- SELECTED EXTRACT:

Similar concentration-dependent effects were seen in 15 of 20 PCs exposed to graded reductions in [Ca2+]o, although the final grade of bursting attained in Ca2+-free saline varied among the neurons. As summarized in Figure 3, lowering [Ca2+]o from 2 to 1.2 mm converted 8 of 17 nonbursters to HTBs. Further reduction to 0.5 mm converted many of the HTBs to LTBs. Subsequent exposure to Ca2-free saline further augmented the bursting propensity of these LTBs. Spontaneous intrinsic bursters (grade III LTBs) were encountered only in nominally Ca2+-free saline in 5 of the 20 PCs (25%) in this sample.
The waveform of intrinsic bursts in low [Ca2+]o was similar to that of native intrinsic bursts (Jensen et al., 1994, 1996). The number of intraburst spikes varied between three and seven across different cells (averaging 3.5 ± 1.1; n = 40) but was rather constant in any given cell. The initial and mean firing rates during a burst were 178.7 ± 28.8 and 134.7 ± 28.2 Hz (n = 40), respectively.
Effects of lowering [Ca2+]o on the spike ADP
Lowering [Ca2+]o did not significantly affect resting membrane potential, input resistance, or time constant, nor did it affect spike threshold or amplitude (Table1). However, it strongly modulated the spike afterpotentials, namely the fast AHP and ADP, in most PCs. As illustrated in Figure 2 E, lowering [Ca2+]o reduced the fast AHP and augmented the size of the ADP in a concentration-dependent manner. On average, changing from standard to Ca2+-free saline reduced the fast AHP by 5.8 ± 4.0 mV and variably augmented the spike ADP by 63.2 ± 54.8% (n = 40) (Table 1).

- PROBLEM SET:
[1] Decide whether each statement agrees with the excerpt on lowered calcium. Answer yes or no for each and quote the words from the excerpt that decide it. (a) Lowering [Ca2+]o significantly changed resting membrane potential. (b) Spontaneous intrinsic bursters appeared only in nominally Ca2+-free saline. (c) The number of intraburst spikes varied widely within a single cell.
[2] Render this sentence from the excerpt on lowered calcium in French: "The waveform of intrinsic bursts in low [Ca2+]o was similar to that of native intrinsic bursts (Jensen et al., 1994, 1996)."
[3] According to the excerpt on lowered calcium, by how much did changing from standard to Ca2+-free saline reduce the fast AHP on average?
Rely only on the excerpt on lowered calcium for everything that follows it.

- GIVEN RECORDS:
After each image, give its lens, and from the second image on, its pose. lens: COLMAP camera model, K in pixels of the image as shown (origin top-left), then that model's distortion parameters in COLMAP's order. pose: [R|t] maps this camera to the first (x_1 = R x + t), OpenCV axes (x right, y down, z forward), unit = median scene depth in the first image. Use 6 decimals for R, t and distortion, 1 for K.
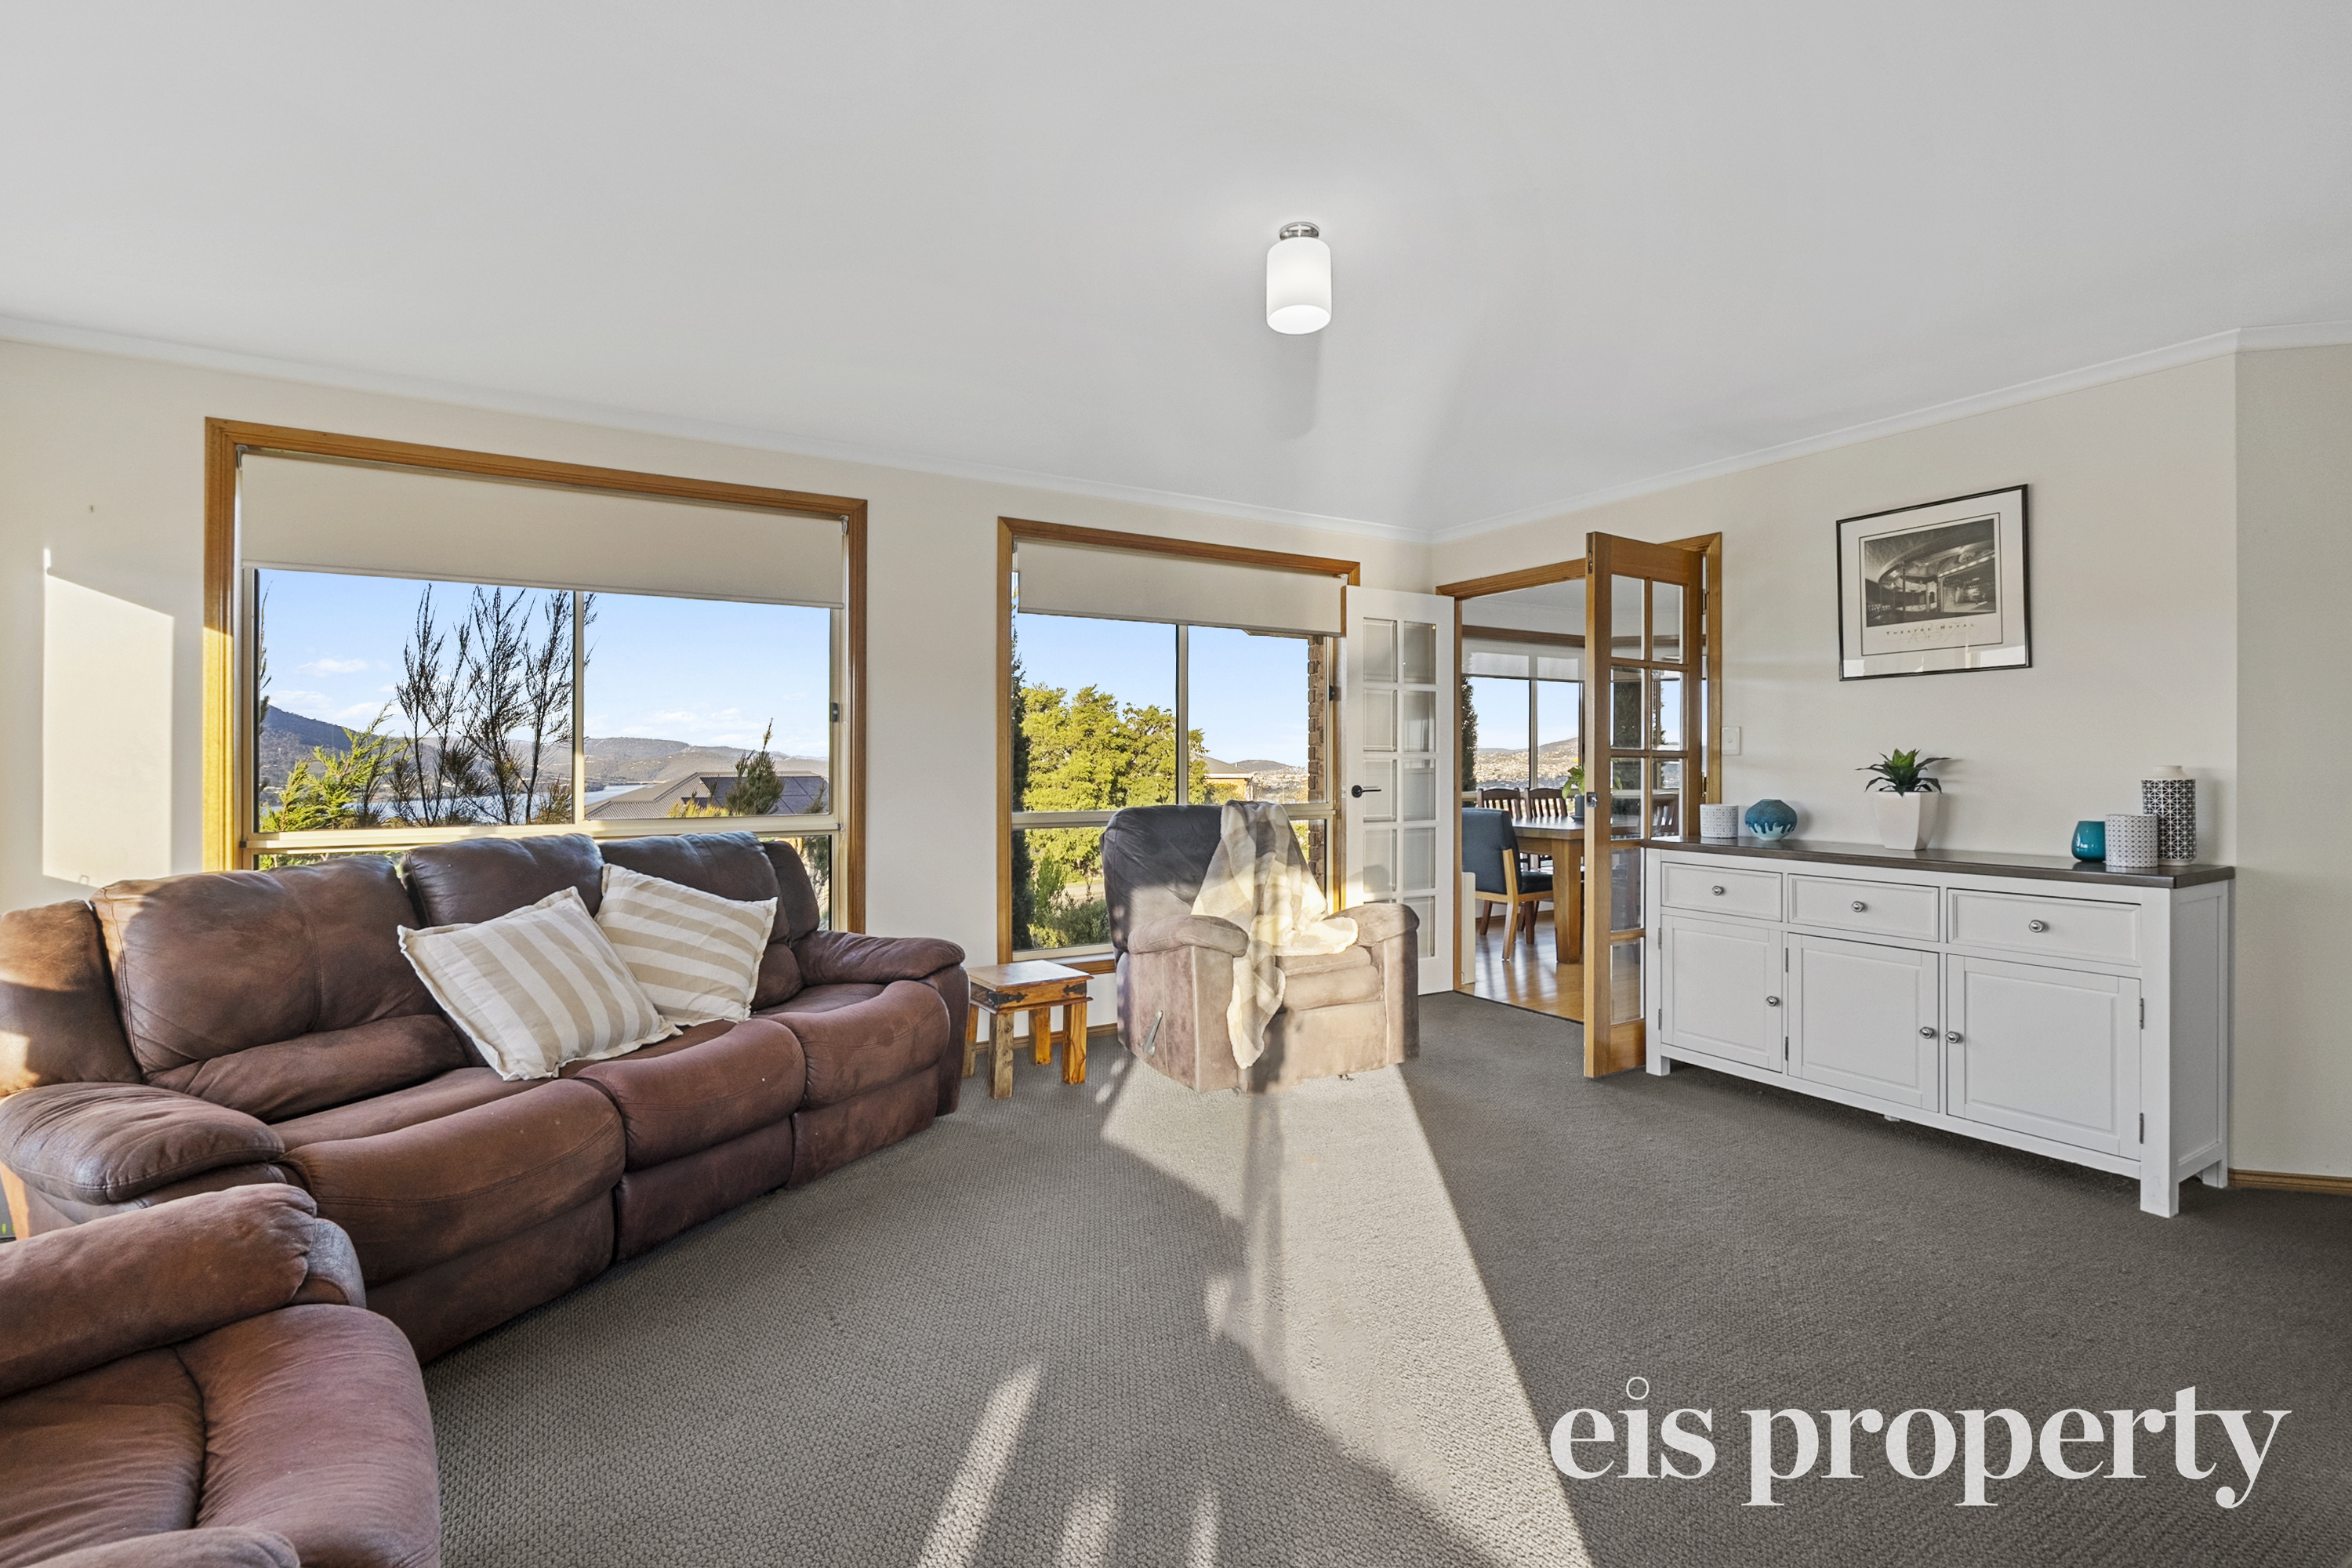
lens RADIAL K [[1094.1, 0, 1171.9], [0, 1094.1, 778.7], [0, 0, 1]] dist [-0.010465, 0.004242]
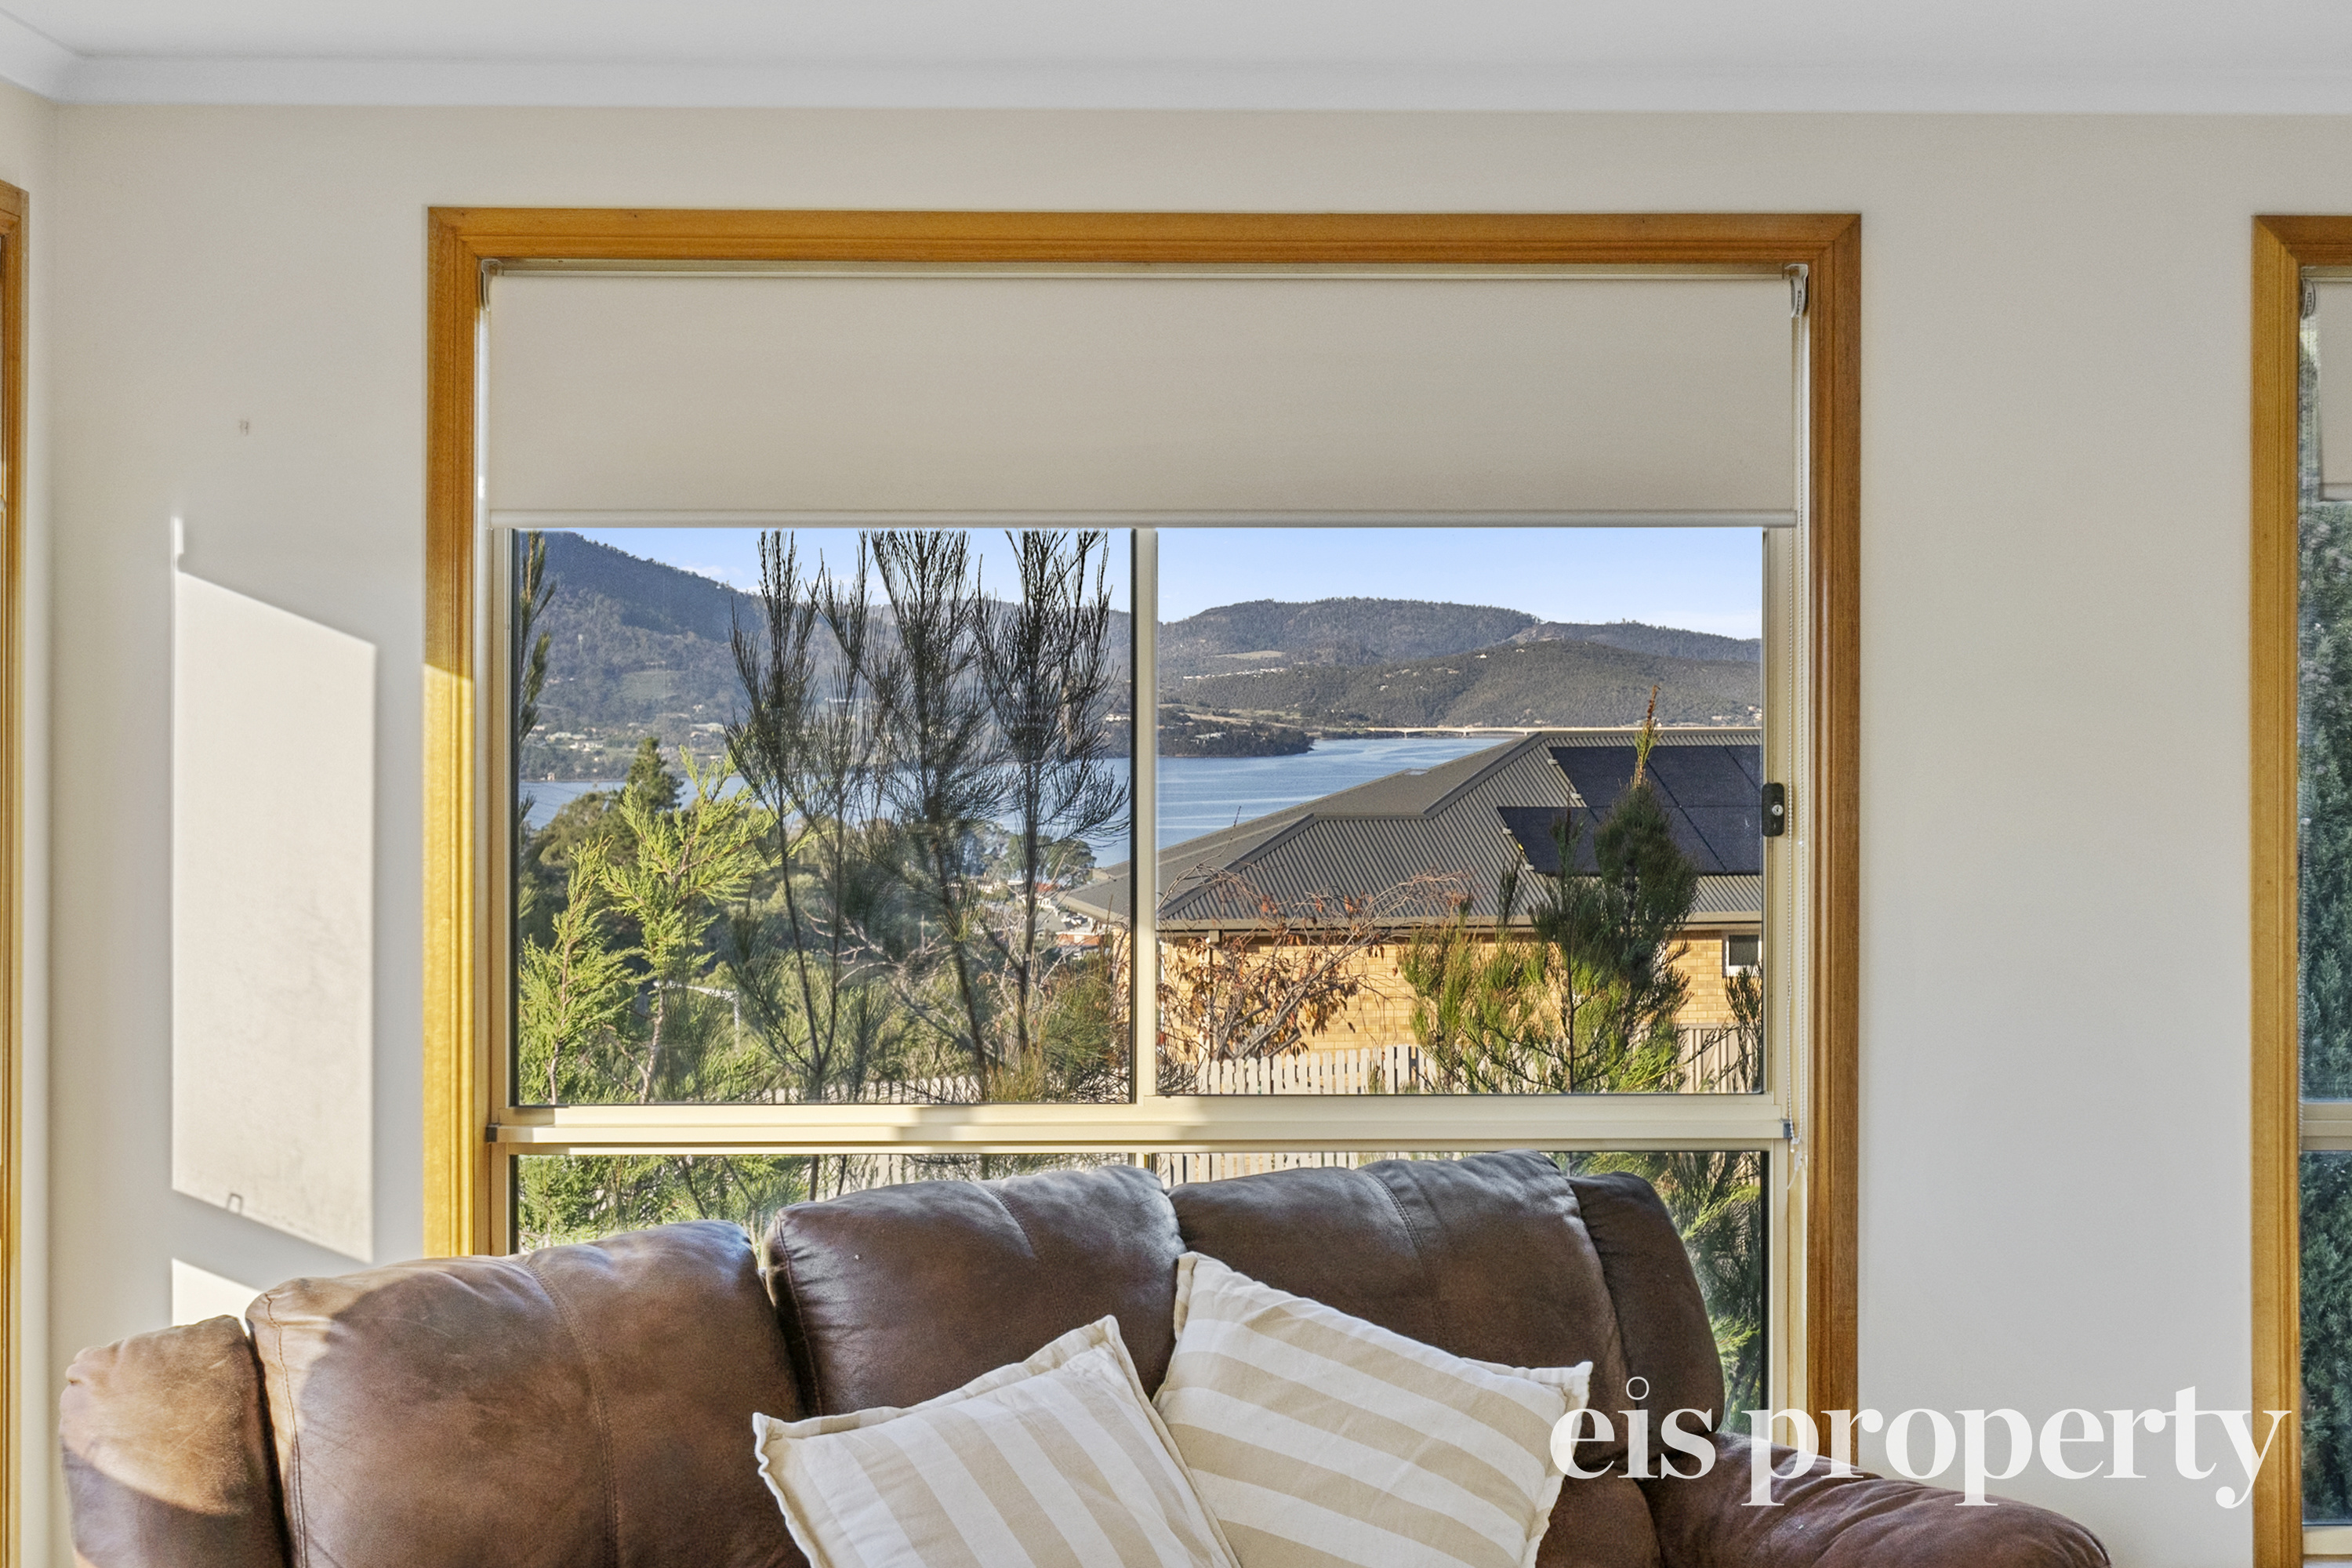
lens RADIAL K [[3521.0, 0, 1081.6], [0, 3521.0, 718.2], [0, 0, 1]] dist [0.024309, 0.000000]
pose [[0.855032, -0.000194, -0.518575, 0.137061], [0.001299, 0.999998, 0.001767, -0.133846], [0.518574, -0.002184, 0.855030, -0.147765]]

* * *

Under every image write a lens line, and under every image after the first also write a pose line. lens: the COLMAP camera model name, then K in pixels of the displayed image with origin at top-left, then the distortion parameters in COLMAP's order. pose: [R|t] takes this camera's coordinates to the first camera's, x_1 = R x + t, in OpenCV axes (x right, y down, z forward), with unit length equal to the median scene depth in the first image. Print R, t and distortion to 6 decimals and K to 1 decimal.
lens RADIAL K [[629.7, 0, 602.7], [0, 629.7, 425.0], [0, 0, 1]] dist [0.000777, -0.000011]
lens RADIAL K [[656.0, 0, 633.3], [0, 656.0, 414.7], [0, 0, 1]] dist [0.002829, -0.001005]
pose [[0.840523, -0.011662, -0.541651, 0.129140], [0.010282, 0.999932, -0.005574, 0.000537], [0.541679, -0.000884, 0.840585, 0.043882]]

- SOLUTIONS TO THE EXERCISE:
[1]
(a) No: "Lowering [Ca2+]o did not significantly affect resting membrane potential, input resistance, or time constant"
(b) Yes: "Spontaneous intrinsic bursters (grade III LTBs) were encountered only in nominally Ca2+-free saline in 5 of the 20 PCs (25%) in this sample."
(c) No: "but was rather constant in any given cell"

[2] La forme d'onde des bouffées intrinsèques en [Ca2+]o bas était semblable à celle des bouffées intrinsèques natives (Jensen et al., 1994, 1996).

[3] By 5.8 ± 4.0 mV.